Five people have been killed in Essendon, a suburb of Melbourne, Australia, when a light aircraft crashed into the Direct Factory Outlets (DFO) shopping mall and burst into flames at around 9am local time. Fortunately, the mall wasn’t open for business at the time.
The charter flight was carrying four American passengers en route to King Island for a once in a lifetime golfing holiday. According to sources, the plane took off and reached an elevation of approximately 100 feet before veering left and crashing into the mall. Investigators suspect catastrophic engine failure as the cause of the crash, although this is yet to be confirmed. It is believed that the pilot made two mayday calls shortly after taking off.

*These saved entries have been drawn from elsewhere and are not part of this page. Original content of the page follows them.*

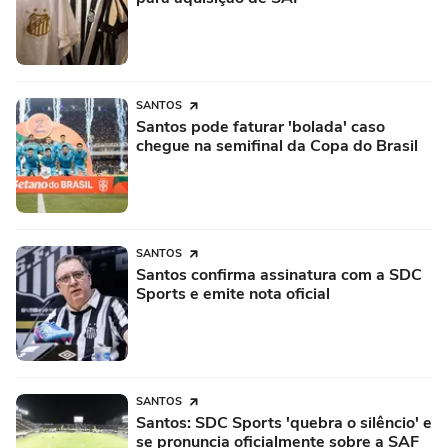
SANTOS
Santos pode faturar 'bolada' caso
chegue na semifinal da Copa do Brasil
SANTOS
Santos confirma assinatura com a SDC
Sports e emite nota oficial
SANTOS
Santos: SDC Sports 'quebra o silêncio' e
se pronuncia oficialmente sobre a SAF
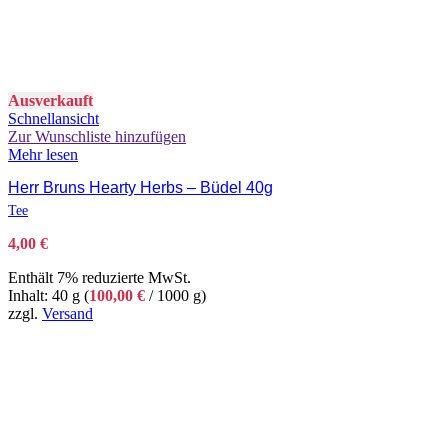
Ausverkauft
Schnellansicht
Zur Wunschliste hinzufügen
Mehr lesen
Herr Bruns Hearty Herbs – Büdel 40g
Tee
4,00
€
Enthält 7% reduzierte MwSt.
Inhalt: 40 g (
100,00
€
/ 1000 g)
zzgl.
Versand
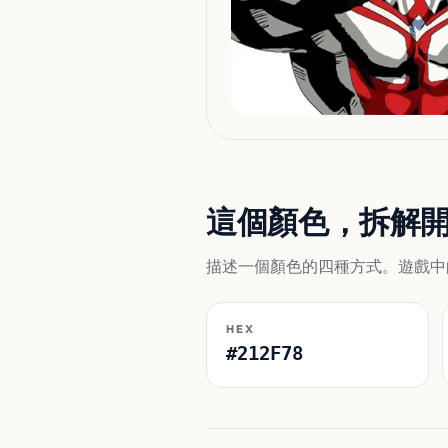
這個顏色，拆解
描述一個顏色的四種方式。遊戲中
HEX
#212F78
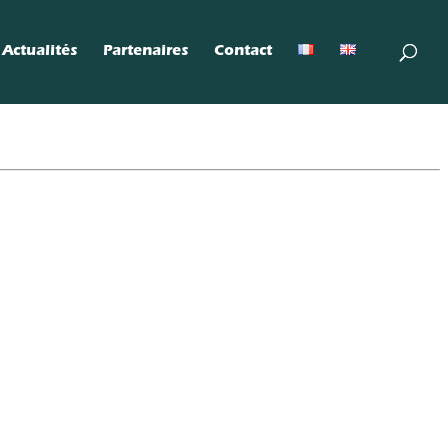
Actualités
Partenaires
Contact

Although details are still coming out about the crash, a witness, Ross Barker, told Melbourne’s Channel 9 that he saw the plane clip the mall’s roof, cartwheel and then smash through the building’s southern wall. The wreckage eventually landed in the loading bay of the mall and burst into flames, a fire that took 56 firefighters 90 minutes to control, before being extinguished at around 10:30am local time.
The charter flight business was owned by Corporate and Leisure Aviation, based at Essendon Airport and owned by Max and Cilla Quartermain. Mr Quartermain was the holder and operator of an Air Operations Certificate for more than 38 years and had an “impeccable safety record,” however, it is still unknown if he was at the controls of this particular flight.
Although it has been established that all four passengers on the flight were American citizens, only two identities have been confirmed thus far; Greg De Haven, 70, a retired FBI agent, and Russell Munsch, a founding partner of Munsch Hardt law firm, both from Texas. The crash is the worst air disaster in the state of Victoria in 30 years, however concerns had previously been raised about the height of the buildings surrounding Essendon Airport.
— Nine News Melbourne (@9NewsMelb) February 20, 2017
Although nobody inside the building was injured, several people were treated at the scene for shock. DFO Essendon will remain closed indefinitely.